## [SHORT EXERCISE]
Copy everything below from the line containing "Given the image: segment trachea" down to the end of the records, changing nothing.

## [AVAILABLE RECORDS]
[Start]

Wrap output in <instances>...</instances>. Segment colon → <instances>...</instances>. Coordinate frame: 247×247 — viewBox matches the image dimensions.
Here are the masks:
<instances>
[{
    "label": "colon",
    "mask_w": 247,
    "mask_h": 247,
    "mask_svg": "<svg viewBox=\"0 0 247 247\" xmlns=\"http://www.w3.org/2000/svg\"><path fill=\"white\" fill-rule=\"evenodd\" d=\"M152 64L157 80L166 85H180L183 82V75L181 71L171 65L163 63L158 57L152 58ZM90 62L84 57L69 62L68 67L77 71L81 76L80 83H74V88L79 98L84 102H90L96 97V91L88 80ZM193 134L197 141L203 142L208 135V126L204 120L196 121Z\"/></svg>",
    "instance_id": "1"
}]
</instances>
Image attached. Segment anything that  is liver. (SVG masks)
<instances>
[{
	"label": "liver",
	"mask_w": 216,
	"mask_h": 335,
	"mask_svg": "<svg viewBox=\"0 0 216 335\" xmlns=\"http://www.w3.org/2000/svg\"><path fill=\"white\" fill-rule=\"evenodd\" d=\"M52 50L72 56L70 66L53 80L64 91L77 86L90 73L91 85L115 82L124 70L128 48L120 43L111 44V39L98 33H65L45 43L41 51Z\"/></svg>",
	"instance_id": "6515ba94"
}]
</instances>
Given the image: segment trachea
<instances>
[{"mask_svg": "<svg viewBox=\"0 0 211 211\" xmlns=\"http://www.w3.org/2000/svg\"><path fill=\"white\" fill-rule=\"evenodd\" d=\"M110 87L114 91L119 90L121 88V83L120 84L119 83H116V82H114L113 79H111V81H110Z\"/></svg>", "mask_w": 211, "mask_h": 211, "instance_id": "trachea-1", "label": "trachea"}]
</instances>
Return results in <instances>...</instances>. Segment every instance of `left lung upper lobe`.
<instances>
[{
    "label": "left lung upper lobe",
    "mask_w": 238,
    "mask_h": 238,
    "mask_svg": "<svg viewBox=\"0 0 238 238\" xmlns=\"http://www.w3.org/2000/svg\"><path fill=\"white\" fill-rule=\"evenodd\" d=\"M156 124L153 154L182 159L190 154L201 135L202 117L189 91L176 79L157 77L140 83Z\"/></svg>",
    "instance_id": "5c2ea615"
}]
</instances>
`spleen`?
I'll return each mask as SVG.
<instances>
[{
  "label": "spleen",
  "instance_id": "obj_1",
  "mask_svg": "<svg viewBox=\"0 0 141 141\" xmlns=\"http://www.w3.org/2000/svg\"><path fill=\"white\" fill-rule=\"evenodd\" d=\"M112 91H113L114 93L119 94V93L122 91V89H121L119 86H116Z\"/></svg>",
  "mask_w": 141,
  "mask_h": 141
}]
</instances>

[End]

## [SOLVED PROBLEM]
Given the image: segment trachea
<instances>
[{"mask_svg": "<svg viewBox=\"0 0 211 211\" xmlns=\"http://www.w3.org/2000/svg\"><path fill=\"white\" fill-rule=\"evenodd\" d=\"M110 87L114 91L119 90L121 88V83L120 84L119 83H116V82H114L113 79H111V81H110Z\"/></svg>", "mask_w": 211, "mask_h": 211, "instance_id": "trachea-1", "label": "trachea"}]
</instances>
Return results in <instances>...</instances>. Segment every instance of `left lung upper lobe`.
<instances>
[{
    "label": "left lung upper lobe",
    "mask_w": 238,
    "mask_h": 238,
    "mask_svg": "<svg viewBox=\"0 0 238 238\" xmlns=\"http://www.w3.org/2000/svg\"><path fill=\"white\" fill-rule=\"evenodd\" d=\"M156 124L153 154L182 159L190 154L201 135L202 117L189 91L176 79L157 77L140 83Z\"/></svg>",
    "instance_id": "5c2ea615"
}]
</instances>
`spleen`?
I'll return each mask as SVG.
<instances>
[{
  "label": "spleen",
  "instance_id": "obj_1",
  "mask_svg": "<svg viewBox=\"0 0 141 141\" xmlns=\"http://www.w3.org/2000/svg\"><path fill=\"white\" fill-rule=\"evenodd\" d=\"M112 91H113L114 93L119 94V93L122 91V89H121L119 86H116Z\"/></svg>",
  "mask_w": 141,
  "mask_h": 141
}]
</instances>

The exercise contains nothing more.